Student Projects: Spatial Statistics

At this time of the year, I once again start to think about how to create interesting, but feasible, projects for final year students.  Many times I find students have their own particular set of interests and I will try to work through a process with them to develop project ideas that will maintain their interest for an academic year.

Recently, I have been primarily focusing on projects with a spatial element, for a number of reasons.

  1. Goes beyond what they are taught in an particular module on their degree programme
  2. Lots of public/government data available have a spatial element
  3. Encourages students to use R rather than SPSS/Minitab (the other statistics packages that we teach our students)
  4. Looks good on a CV as it is unusual to see analysis and modelling of spatial data at an undergraduate level.

I mainly recommend a single textbook to students; Applied Spatial Data Analysis with R by Bivand R.S., Pebesma E. and Gómez-Rubio V. This is a great book for those learning spatial statistics.

As we mainly use Generalised Additive Models when analysing the data, the framework that I use for explaining the concepts tend to be:

  • (Multiple) Linear Regression: response variable continuous, explanatory variable(s) continuous

E[y|x]=\beta_0+\beta_{1}x_{1}+\cdots+\beta_{p}x_{p}

  • General Linear Models: response variable continuous, explanatory variable(s) may be categorical or continuous
  • Additive Models: response variable continuous, model uses functions of explanatory variables

E[y|x]=\beta_0 + f_{1}(x_{1})+\cdots+f_{p}(x_{p})
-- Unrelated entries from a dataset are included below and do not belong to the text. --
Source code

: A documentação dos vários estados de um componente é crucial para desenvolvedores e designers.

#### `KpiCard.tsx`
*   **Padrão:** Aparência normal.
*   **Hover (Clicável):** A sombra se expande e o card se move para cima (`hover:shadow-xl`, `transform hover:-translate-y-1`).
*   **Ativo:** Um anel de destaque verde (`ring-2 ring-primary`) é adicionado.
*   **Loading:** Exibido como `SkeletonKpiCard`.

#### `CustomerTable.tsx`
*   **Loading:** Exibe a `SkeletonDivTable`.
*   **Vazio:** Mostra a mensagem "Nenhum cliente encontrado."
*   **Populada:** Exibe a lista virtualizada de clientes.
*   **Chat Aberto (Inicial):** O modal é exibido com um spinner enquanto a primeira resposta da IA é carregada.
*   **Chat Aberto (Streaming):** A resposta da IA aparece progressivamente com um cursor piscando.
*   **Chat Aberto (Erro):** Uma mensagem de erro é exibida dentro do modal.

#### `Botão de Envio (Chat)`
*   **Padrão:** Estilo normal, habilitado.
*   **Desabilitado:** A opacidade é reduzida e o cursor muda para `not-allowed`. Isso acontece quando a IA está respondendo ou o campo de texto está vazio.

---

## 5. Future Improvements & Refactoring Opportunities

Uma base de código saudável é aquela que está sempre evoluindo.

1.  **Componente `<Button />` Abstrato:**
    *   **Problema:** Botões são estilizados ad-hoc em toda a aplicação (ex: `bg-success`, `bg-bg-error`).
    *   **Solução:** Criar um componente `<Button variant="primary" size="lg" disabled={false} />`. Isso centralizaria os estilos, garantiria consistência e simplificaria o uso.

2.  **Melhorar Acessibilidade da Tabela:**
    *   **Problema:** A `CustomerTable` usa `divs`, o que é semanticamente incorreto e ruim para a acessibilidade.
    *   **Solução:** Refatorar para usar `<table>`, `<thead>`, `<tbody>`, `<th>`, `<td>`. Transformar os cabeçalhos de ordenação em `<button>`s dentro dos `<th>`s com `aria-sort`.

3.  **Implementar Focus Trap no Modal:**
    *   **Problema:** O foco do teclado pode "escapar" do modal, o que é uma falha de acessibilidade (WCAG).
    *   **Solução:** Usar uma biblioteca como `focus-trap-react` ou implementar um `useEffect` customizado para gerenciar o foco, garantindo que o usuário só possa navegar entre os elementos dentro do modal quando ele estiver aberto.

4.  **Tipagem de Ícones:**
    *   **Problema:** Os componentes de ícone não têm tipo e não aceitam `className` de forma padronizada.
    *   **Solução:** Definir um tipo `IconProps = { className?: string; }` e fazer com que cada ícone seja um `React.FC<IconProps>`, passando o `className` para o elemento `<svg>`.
  • Generalised Linear Models: response variable not necessarily continuous (could be binomial or poisson), explanatory variable(s) may be categorical or continuous

g\left(E[y|x]\right)=\beta_0+\beta_{1}x_{1}+\cdots+\beta_{p}x_{p}

  • Generalised Additive Models: response variable not necessarily continuous (similar to Generalised Linear Models), model (may) use functions of (some of) the explanatory variables.
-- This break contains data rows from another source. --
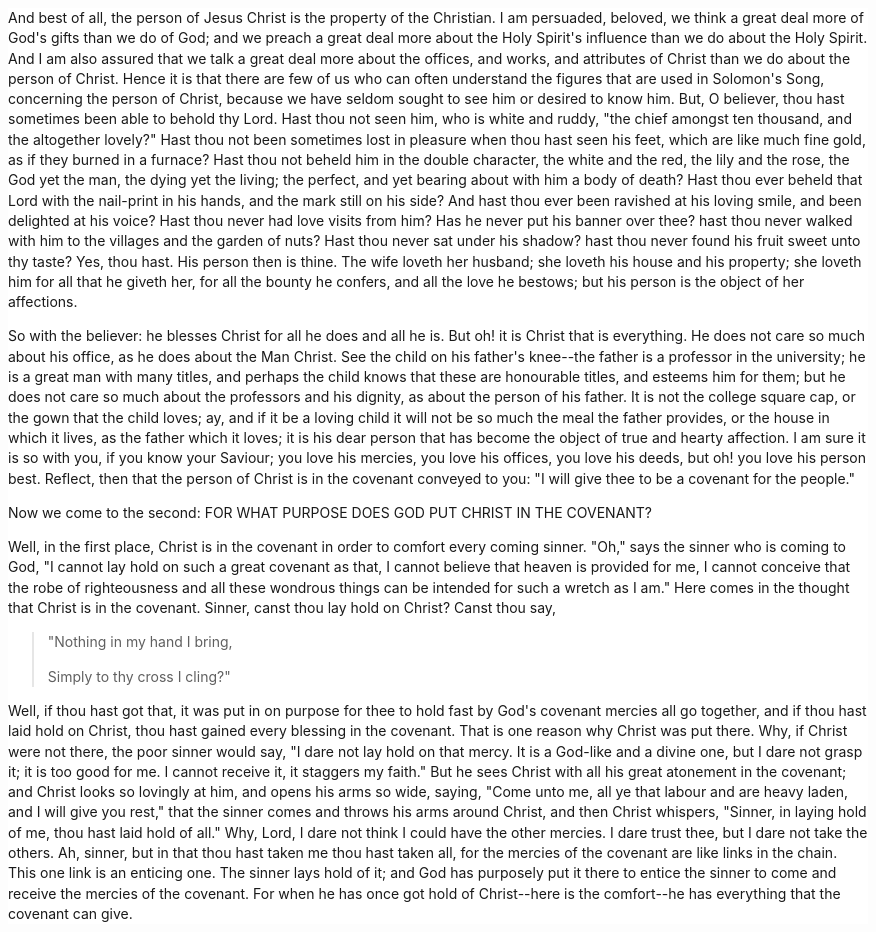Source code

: And best of all, the person of Jesus Christ is the property of the Christian. I am persuaded, beloved, we think a great deal more of God's gifts than we do of God; and we preach a great deal more about the Holy Spirit's influence than we do about the Holy Spirit. And I am also assured that we talk a great deal more about the offices, and works, and attributes of Christ than we do about the person of Christ. Hence it is that there are few of us who can often understand the figures that are used in Solomon's Song, concerning the person of Christ, because we have seldom sought to see him or desired to know him. But, O believer, thou hast sometimes been able to behold thy Lord. Hast thou not seen him, who is white and ruddy, "the chief amongst ten thousand, and the altogether lovely?" Hast thou not been sometimes lost in pleasure when thou hast seen his feet, which are like much fine gold, as if they burned in a furnace? Hast thou not beheld him in the double character, the white and the red, the lily and the rose, the God yet the man, the dying yet the living; the perfect, and yet bearing about with him a body of death? Hast thou ever beheld that Lord with the nail-print in his hands, and the mark still on his side? And hast thou ever been ravished at his loving smile, and been delighted at his voice? Hast thou never had love visits from him? Has he never put his banner over thee? hast thou never walked with him to the villages and the garden of nuts? Hast thou never sat under his shadow? hast thou never found his fruit sweet unto thy taste? Yes, thou hast. His person then is thine. The wife loveth her husband; she loveth his house and his property; she loveth him for all that he giveth her, for all the bounty he confers, and all the love he bestows; but his person is the object of her affections. 

So with the believer: he blesses Christ for all he does and all he is. But oh! it is Christ that is everything. He does not care so much about his office, as he does about the Man Christ. See the child on his father's knee--the father is a professor in the university; he is a great man with many titles, and perhaps the child knows that these are honourable titles, and esteems him for them; but he does not care so much about the professors and his dignity, as about the person of his father. It is not the college square cap, or the gown that the child loves; ay, and if it be a loving child it will not be so much the meal the father provides, or the house in which it lives, as the father which it loves; it is his dear person that has become the object of true and hearty affection. I am sure it is so with you, if you know your Saviour; you love his mercies, you love his offices, you love his deeds, but oh! you love his person best. Reflect, then that the person of Christ is in the covenant conveyed to you: "I will give thee to be a covenant for the people."

Now we come to the second: FOR WHAT PURPOSE DOES GOD PUT CHRIST IN THE COVENANT?

Well, in the first place, Christ is in the covenant in order to comfort every coming sinner. "Oh," says the sinner who is coming to God, "I cannot lay hold on such a great covenant as that, I cannot believe that heaven is provided for me, I cannot conceive that the robe of righteousness and all these wondrous things can be intended for such a wretch as I am." Here comes in the thought that Christ is in the covenant. Sinner, canst thou lay hold on Christ? Canst thou say,

> "Nothing in my hand I bring,
> 
> Simply to thy cross I cling?"

Well, if thou hast got that, it was put in on purpose for thee to hold fast by God's covenant mercies all go together, and if thou hast laid hold on Christ, thou hast gained every blessing in the covenant. That is one reason why Christ was put there. Why, if Christ were not there, the poor sinner would say, "I dare not lay hold on that mercy. It is a God-like and a divine one, but I dare not grasp it; it is too good for me. I cannot receive it, it staggers my faith." But he sees Christ with all his great atonement in the covenant; and Christ looks so lovingly at him, and opens his arms so wide, saying, "Come unto me, all ye that labour and are heavy laden, and I will give you rest," that the sinner comes and throws his arms around Christ, and then Christ whispers, "Sinner, in laying hold of me, thou hast laid hold of all." Why, Lord, I dare not think I could have the other mercies. I dare trust thee, but I dare not take the others. Ah, sinner, but in that thou hast taken me thou hast taken all, for the mercies of the covenant are like links in the chain. This one link is an enticing one. The sinner lays hold of it; and God has purposely put it there to entice the sinner to come and receive the mercies of the covenant. For when he has once got hold of Christ--here is the comfort--he has everything that the covenant can give.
g\left(E[y|x]\right)=\beta_0 + f_{1}(x_{1})+\cdots+f_{p}(x_{p})

This talk gives a very quick overview of GLM / GAM.

This year, I have students looking at the US Primary election results on a county-by-county level (principally examining the within-party rather than the between-party distribution of votes) and also looking at cancer rates around Europe.  Previous projects have looked at more economic data with a spatial element.. but perhaps the future will involve more environmental applications.